The article went on to report that “last year researchers in the Delta were surprised by a mineral exploring aircraft which flew over… with its mineral exploration tools visible to the researchers who would later pen a tell-all in a blog that has alerted the international community to mining activities…

“On three occasions, between September 12-15, 2013, the 2013 Okavango Wetland Bird Survey expedition team witnessed a Spectrem2000 fixed wing aircraft flying very low over one of the remotest wilderness areas in southern Africa with magnetometers and sensors deployed.
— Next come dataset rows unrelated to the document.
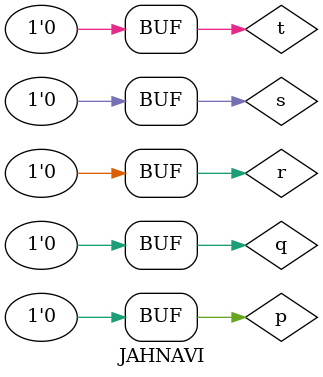
<source format=v>
module JAHNAVI();
reg p,q,r,s,t;
initial begin ///p
p=1'b1;
p<=#10 1'b0;
p<=#15 1'b1;
p<=#18 1'b0;
p<=#22 1'b1;
p<=#25 1'b0;

p<=#30 1'b1;
p<=#40 1'b0;

p<=#45 1'b1;
p<=#48 1'b0;

p<=#53 1'b1;
p<=#64 1'b0;

p<=#69 1'b1;
p<=#79 1'b0;

p<=#99 1'b1;
p<=#102 1'b0;

p<=#106 1'b1;
p<=#109 1'b0;

p<=#114 1'b1;
p<=#124 1'b0;

end


initial begin //q
q=1'b1;
q<=#3 1'b0;

q<=#15 1'b1;
q<=#18 1'b0;

q<=#22 1'b1;
q<=#25 1'b0;

q<=#30 1'b1;
q<=#33 1'b0;

q<=#37 1'b1;
q<=#40 1'b0;

q<=#45 1'b1;
q<=#48 1'b0;

q<=#57 1'b1;
q<=#60 1'b0;

q<=#69 1'b1;
q<=#72 1'b0;

q<=#76 1'b1;
q<=#79 1'b0;

q<=#84 1'b1;
q<=#87 1'b0;



q<=#99 1'b1;
q<=#102 1'b0;

q<=#106 1'b1;
q<=#109 1'b0;

q<=#114 1'b1;
q<=#117 1'b0;

q<=#121 1'b1;
q<=#124 1'b0;

end


initial begin //r
r=1'b1;
r<=#3 1'b0;

r<=#15 1'b1;
r<=#25 1'b0;

r<=#30 1'b1;
r<=#40 1'b0;

r<=#45 1'b1;
r<=#48 1'b0;

r<=#57 1'b1;
r<=#60 1'b0;

r<=#69 1'b1;
r<=#79 1'b0;

r<=#84 1'b1;
r<=#94 1'b0;

r<=#99 1'b1;
r<=#109 1'b0;

r<=#114 1'b1;
r<=#124 1'b0;







end


initial begin //s
s=1'b1;
s<=#3 1'b0;

s<=#15 1'b1;
s<=#18 1'b0;

s<=#22 1'b1;
s<=#25 1'b0;

s<=#30 1'b1;
s<=#33 1'b0;

s<=#37 1'b1;
s<=#40 1'b0;

s<=#45 1'b1;
s<=#48 1'b0;

s<=#57 1'b1;
s<=#60 1'b0;

s<=#69 1'b1;
s<=#72 1'b0;

s<=#76 1'b1;
s<=#79 1'b0;

s<=#84 1'b1;
s<=#87 1'b0;

s<=#91 1'b1;
s<=#94 1'b0;

s<=#106 1'b1;
s<=#109 1'b0;


s<=#114 1'b1;
s<=#117 1'b0;

s<=#121 1'b1;
s<=#124 1'b0;


end

initial begin //t
t=1'b1;
t<=#10 1'b0;

t<=#15 1'b1;
t<=#18 1'b0;

t<=#22 1'b1;
t<=#25 1'b0;

t<=#30 1'b1;
t<=#33 1'b0;

t<=#37 1'b1;
t<=#40 1'b0;

t<=#45 1'b1;
t<=#48 1'b0;

t<=#57 1'b1;
t<=#60 1'b0;

t<=#69 1'b1;
t<=#72 1'b0;

t<=#76 1'b1;
t<=#79 1'b0;

t<=#84 1'b1;
t<=#87 1'b0;

t<=#91 1'b1;
t<=#94 1'b0;

t<=#99 1'b1;
t<=#109 1'b0;


t<=#114 1'b1;
t<=#117 1'b0;

t<=#121 1'b1;
t<=#124 1'b0;








end

endmodule

</source>
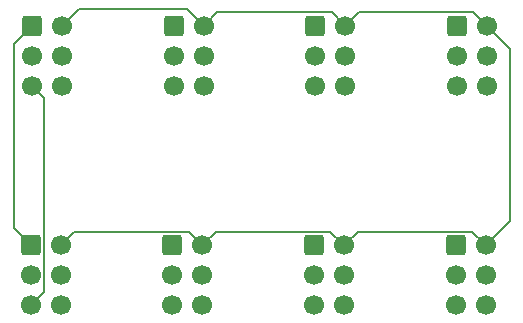
<source format=gbr>
%TF.GenerationSoftware,KiCad,Pcbnew,9.0.6*%
%TF.CreationDate,2026-01-10T14:45:50+11:00*%
%TF.ProjectId,power-expander,706f7765-722d-4657-9870-616e6465722e,rev?*%
%TF.SameCoordinates,Original*%
%TF.FileFunction,Copper,L1,Top*%
%TF.FilePolarity,Positive*%
%FSLAX46Y46*%
G04 Gerber Fmt 4.6, Leading zero omitted, Abs format (unit mm)*
G04 Created by KiCad (PCBNEW 9.0.6) date 2026-01-10 14:45:50*
%MOMM*%
%LPD*%
G01*
G04 APERTURE LIST*
G04 Aperture macros list*
%AMRoundRect*
0 Rectangle with rounded corners*
0 $1 Rounding radius*
0 $2 $3 $4 $5 $6 $7 $8 $9 X,Y pos of 4 corners*
0 Add a 4 corners polygon primitive as box body*
4,1,4,$2,$3,$4,$5,$6,$7,$8,$9,$2,$3,0*
0 Add four circle primitives for the rounded corners*
1,1,$1+$1,$2,$3*
1,1,$1+$1,$4,$5*
1,1,$1+$1,$6,$7*
1,1,$1+$1,$8,$9*
0 Add four rect primitives between the rounded corners*
20,1,$1+$1,$2,$3,$4,$5,0*
20,1,$1+$1,$4,$5,$6,$7,0*
20,1,$1+$1,$6,$7,$8,$9,0*
20,1,$1+$1,$8,$9,$2,$3,0*%
G04 Aperture macros list end*
%TA.AperFunction,ComponentPad*%
%ADD10RoundRect,0.250000X-0.600000X-0.600000X0.600000X-0.600000X0.600000X0.600000X-0.600000X0.600000X0*%
%TD*%
%TA.AperFunction,ComponentPad*%
%ADD11C,1.700000*%
%TD*%
%TA.AperFunction,Conductor*%
%ADD12C,0.200000*%
%TD*%
G04 APERTURE END LIST*
D10*
%TO.P,J8,1,Pin_1*%
%TO.N,12V*%
X88415000Y-77000000D03*
D11*
%TO.P,J8,2,Pin_2*%
%TO.N,-12V*%
X90955000Y-77000000D03*
%TO.P,J8,3,Pin_3*%
%TO.N,GND*%
X88415000Y-79540000D03*
%TO.P,J8,4,Pin_4*%
X90955000Y-79540000D03*
%TO.P,J8,5,Pin_5*%
%TO.N,5V*%
X88415000Y-82080000D03*
%TO.P,J8,6,Pin_6*%
%TO.N,unconnected-(J8-Pin_6-Pad6)*%
X90955000Y-82080000D03*
%TD*%
D10*
%TO.P,J6,1,Pin_1*%
%TO.N,12V*%
X64445000Y-77000000D03*
D11*
%TO.P,J6,2,Pin_2*%
%TO.N,-12V*%
X66985000Y-77000000D03*
%TO.P,J6,3,Pin_3*%
%TO.N,GND*%
X64445000Y-79540000D03*
%TO.P,J6,4,Pin_4*%
X66985000Y-79540000D03*
%TO.P,J6,5,Pin_5*%
%TO.N,5V*%
X64445000Y-82080000D03*
%TO.P,J6,6,Pin_6*%
%TO.N,unconnected-(J6-Pin_6-Pad6)*%
X66985000Y-82080000D03*
%TD*%
D10*
%TO.P,J4,1,Pin_1*%
%TO.N,12V*%
X88520000Y-58420000D03*
D11*
%TO.P,J4,2,Pin_2*%
%TO.N,-12V*%
X91060000Y-58420000D03*
%TO.P,J4,3,Pin_3*%
%TO.N,GND*%
X88520000Y-60960000D03*
%TO.P,J4,4,Pin_4*%
X91060000Y-60960000D03*
%TO.P,J4,5,Pin_5*%
%TO.N,5V*%
X88520000Y-63500000D03*
%TO.P,J4,6,Pin_6*%
%TO.N,unconnected-(J4-Pin_6-Pad6)*%
X91060000Y-63500000D03*
%TD*%
D10*
%TO.P,J7,1,Pin_1*%
%TO.N,12V*%
X76430000Y-77000000D03*
D11*
%TO.P,J7,2,Pin_2*%
%TO.N,-12V*%
X78970000Y-77000000D03*
%TO.P,J7,3,Pin_3*%
%TO.N,GND*%
X76430000Y-79540000D03*
%TO.P,J7,4,Pin_4*%
X78970000Y-79540000D03*
%TO.P,J7,5,Pin_5*%
%TO.N,5V*%
X76430000Y-82080000D03*
%TO.P,J7,6,Pin_6*%
%TO.N,unconnected-(J7-Pin_6-Pad6)*%
X78970000Y-82080000D03*
%TD*%
D10*
%TO.P,J3,1,Pin_1*%
%TO.N,12V*%
X76535000Y-58420000D03*
D11*
%TO.P,J3,2,Pin_2*%
%TO.N,-12V*%
X79075000Y-58420000D03*
%TO.P,J3,3,Pin_3*%
%TO.N,GND*%
X76535000Y-60960000D03*
%TO.P,J3,4,Pin_4*%
X79075000Y-60960000D03*
%TO.P,J3,5,Pin_5*%
%TO.N,5V*%
X76535000Y-63500000D03*
%TO.P,J3,6,Pin_6*%
%TO.N,unconnected-(J3-Pin_6-Pad6)*%
X79075000Y-63500000D03*
%TD*%
D10*
%TO.P,J2,1,Pin_1*%
%TO.N,12V*%
X64550000Y-58420000D03*
D11*
%TO.P,J2,2,Pin_2*%
%TO.N,-12V*%
X67090000Y-58420000D03*
%TO.P,J2,3,Pin_3*%
%TO.N,GND*%
X64550000Y-60960000D03*
%TO.P,J2,4,Pin_4*%
X67090000Y-60960000D03*
%TO.P,J2,5,Pin_5*%
%TO.N,5V*%
X64550000Y-63500000D03*
%TO.P,J2,6,Pin_6*%
%TO.N,unconnected-(J2-Pin_6-Pad6)*%
X67090000Y-63500000D03*
%TD*%
D10*
%TO.P,J5,1,Pin_1*%
%TO.N,12V*%
X52460000Y-77000000D03*
D11*
%TO.P,J5,2,Pin_2*%
%TO.N,-12V*%
X55000000Y-77000000D03*
%TO.P,J5,3,Pin_3*%
%TO.N,GND*%
X52460000Y-79540000D03*
%TO.P,J5,4,Pin_4*%
X55000000Y-79540000D03*
%TO.P,J5,5,Pin_5*%
%TO.N,5V*%
X52460000Y-82080000D03*
%TO.P,J5,6,Pin_6*%
%TO.N,unconnected-(J5-Pin_6-Pad6)*%
X55000000Y-82080000D03*
%TD*%
D10*
%TO.P,J1,1,Pin_1*%
%TO.N,12V*%
X52565000Y-58420000D03*
D11*
%TO.P,J1,2,Pin_2*%
%TO.N,-12V*%
X55105000Y-58420000D03*
%TO.P,J1,3,Pin_3*%
%TO.N,GND*%
X52565000Y-60960000D03*
%TO.P,J1,4,Pin_4*%
X55105000Y-60960000D03*
%TO.P,J1,5,Pin_5*%
%TO.N,5V*%
X52565000Y-63500000D03*
%TO.P,J1,6,Pin_6*%
%TO.N,unconnected-(J1-Pin_6-Pad6)*%
X55105000Y-63500000D03*
%TD*%
D12*
%TO.N,12V*%
X51000000Y-75540000D02*
X52460000Y-77000000D01*
X51000000Y-59985000D02*
X51000000Y-75540000D01*
X52565000Y-58420000D02*
X51000000Y-59985000D01*
%TO.N,-12V*%
X68136000Y-75849000D02*
X66985000Y-77000000D01*
X91060000Y-58420000D02*
X93000000Y-60360000D01*
X56151000Y-75849000D02*
X55000000Y-77000000D01*
X56525000Y-57000000D02*
X65670000Y-57000000D01*
X65834000Y-75849000D02*
X56151000Y-75849000D01*
X79075000Y-58420000D02*
X80226000Y-57269000D01*
X77819000Y-75849000D02*
X68136000Y-75849000D01*
X90955000Y-77000000D02*
X89804000Y-75849000D01*
X78970000Y-77000000D02*
X77819000Y-75849000D01*
X67090000Y-58420000D02*
X68241000Y-57269000D01*
X77924000Y-57269000D02*
X79075000Y-58420000D01*
X93000000Y-74955000D02*
X90955000Y-77000000D01*
X68241000Y-57269000D02*
X77924000Y-57269000D01*
X89909000Y-57269000D02*
X91060000Y-58420000D01*
X80121000Y-75849000D02*
X78970000Y-77000000D01*
X89804000Y-75849000D02*
X80121000Y-75849000D01*
X65670000Y-57000000D02*
X67090000Y-58420000D01*
X66985000Y-77000000D02*
X65834000Y-75849000D01*
X55105000Y-58420000D02*
X56525000Y-57000000D01*
X80226000Y-57269000D02*
X89909000Y-57269000D01*
X93000000Y-60360000D02*
X93000000Y-74955000D01*
%TO.N,5V*%
X53611000Y-64546000D02*
X53611000Y-80929000D01*
X53611000Y-80929000D02*
X52460000Y-82080000D01*
X52565000Y-63500000D02*
X53611000Y-64546000D01*
%TD*%
M02*

</source>
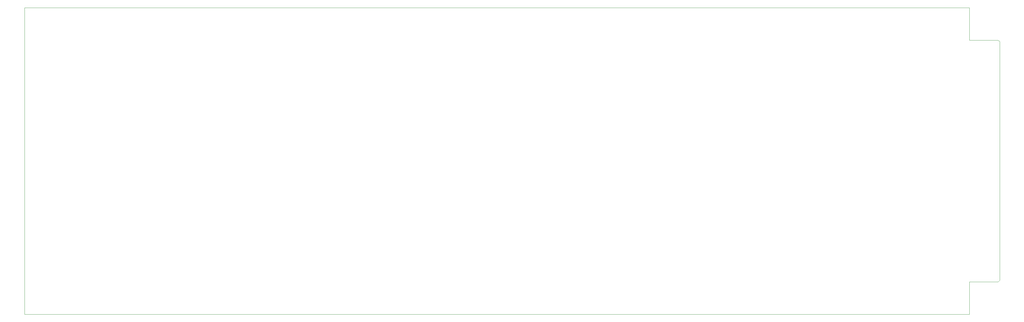
<source format=gbr>
%TF.GenerationSoftware,KiCad,Pcbnew,8.0.2*%
%TF.CreationDate,2024-05-25T20:43:41+02:00*%
%TF.ProjectId,Extender_36pin,45787465-6e64-4657-925f-333670696e2e,rev?*%
%TF.SameCoordinates,Original*%
%TF.FileFunction,Profile,NP*%
%FSLAX46Y46*%
G04 Gerber Fmt 4.6, Leading zero omitted, Abs format (unit mm)*
G04 Created by KiCad (PCBNEW 8.0.2) date 2024-05-25 20:43:41*
%MOMM*%
%LPD*%
G01*
G04 APERTURE LIST*
%TA.AperFunction,Profile*%
%ADD10C,0.050000*%
%TD*%
G04 APERTURE END LIST*
D10*
X350320000Y-86180000D02*
X60320000Y-86180000D01*
X350320000Y-96180000D02*
X350320000Y-86180000D01*
X60320000Y-180500000D02*
X60320000Y-86180000D01*
X350320000Y-180500000D02*
X60320000Y-180500000D01*
X350320000Y-170500000D02*
X350320000Y-180500000D01*
%TO.C,J2*%
X359120000Y-96180000D02*
X350320000Y-96180000D01*
X359120000Y-96180000D02*
X359620000Y-96580000D01*
X359120000Y-170500000D02*
X350320000Y-170500000D01*
X359620000Y-113530000D02*
X359620000Y-96580000D01*
X359620000Y-113530000D02*
X359620000Y-113550000D01*
X359620000Y-113550000D02*
X359620000Y-168300000D01*
X359620000Y-168300000D02*
X359620000Y-170000000D01*
X359620000Y-170000000D02*
X359120000Y-170500000D01*
%TD*%
M02*

</source>
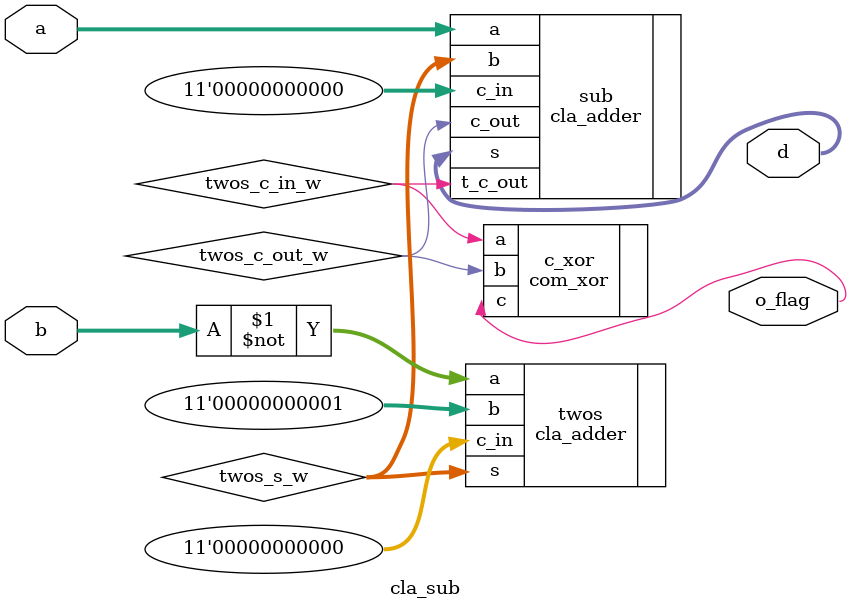
<source format=v>
`timescale 1ns / 1ps


// Carry lookahead subtractor
// Performs a - b
module cla_sub(
    //A input
    input [10:0]a,
    //B input
    input [10:0]b,
    
    //Difference output
    output [10:0]d,
    //Overflow flag output
    output o_flag
    );
    
    wire [10:0] twos_s_w;
    wire twos_c_out_w;
    wire twos_c_in_w;
    
    // Compute the two's compliment of b to get negative b
    // Invert and add one
    cla_adder twos(
        .c_in(11'd0),
        .a(~b), 
        .b(11'd1),
        .s(twos_s_w)
    );
    
    // Add a and negative b to perform subtraction
    cla_adder sub(
        .c_in(11'd0),
        .a(a),
        .b(twos_s_w),
        .s(d),
        .t_c_out(twos_c_in_w),
        .c_out(twos_c_out_w)
    );
    
    //Determine if an overflow has occured by xor
    com_xor #(1)c_xor(
        .a(twos_c_in_w),
        .b(twos_c_out_w),
        .c(o_flag)
    );
    
endmodule

</source>
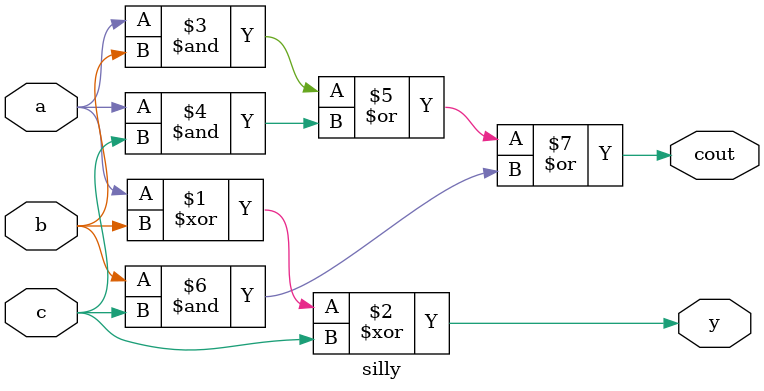
<source format=sv>
`timescale 1ns / 1ps


module top_demo
(
  input  logic [3:0] sw,
  input  logic [3:0] btn,
  output logic [7:0] led
);

  silly dut (sw[0], sw[1], sw[2], led[0], led[1]);

endmodule

module silly (input  logic a, b, c, output logic y, cout);
   
  assign y = a ^ b ^ c;
  assign cout = a & b | a & c | b & c;
   
endmodule

</source>
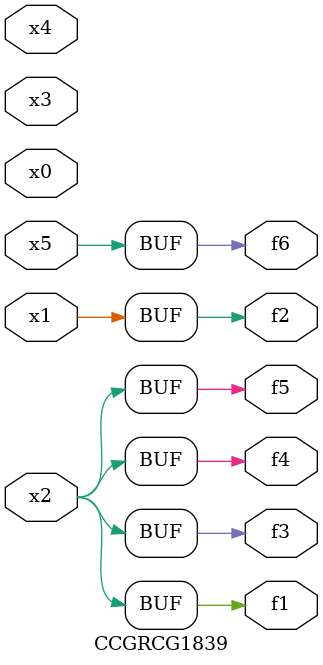
<source format=v>
module CCGRCG1839(
	input x0, x1, x2, x3, x4, x5,
	output f1, f2, f3, f4, f5, f6
);
	assign f1 = x2;
	assign f2 = x1;
	assign f3 = x2;
	assign f4 = x2;
	assign f5 = x2;
	assign f6 = x5;
endmodule

</source>
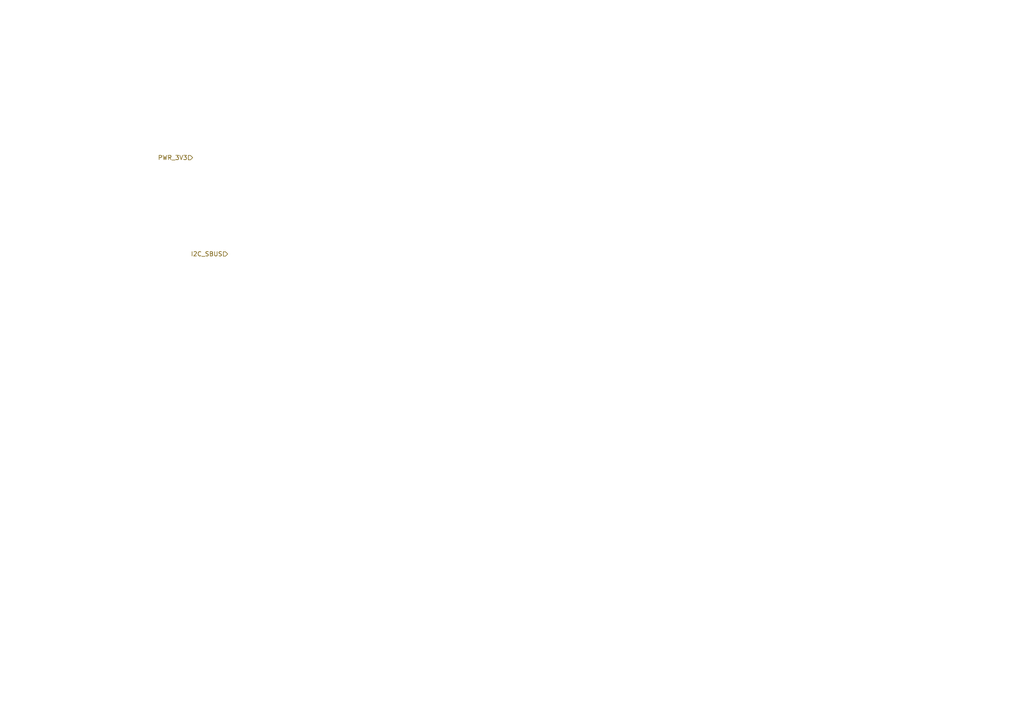
<source format=kicad_sch>
(kicad_sch
	(version 20231120)
	(generator "eeschema")
	(generator_version "8.0")
	(uuid "ed8c5efd-9bb8-4002-b6c0-a3f7cf0fb23b")
	(paper "A4")
	(title_block
		(date "2025-01-04")
	)
	(lib_symbols)
	(hierarchical_label "I2C_SBUS"
		(shape input)
		(at 66.04 73.66 180)
		(fields_autoplaced yes)
		(effects
			(font
				(size 1.27 1.27)
			)
			(justify right)
		)
		(uuid "b0bfdf30-df68-4bf7-93d4-584a2cfb5455")
	)
	(hierarchical_label "PWR_3V3"
		(shape input)
		(at 55.88 45.72 180)
		(fields_autoplaced yes)
		(effects
			(font
				(size 1.27 1.27)
			)
			(justify right)
		)
		(uuid "f15bad47-5ee5-4a67-bd19-fb06cb858197")
	)
)

</source>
They suspect this was a secretive mission to explore minerals in the Delta without being detected.”

Botswanan president, Ian Khama, is known to be passionate about wildlife and the environment, and is a fierce protector of the country’s natural assets. But he is facing a general election in October, and human/widlife conflict, and pressure to vastly expand mining and gas exploration is mounting on him.

For the sake of one of Africa’s greatest wild places, the Okavango Delta, my fervent hope is that he holds firm and does not cave in to the developers, as so many other African presidents have done.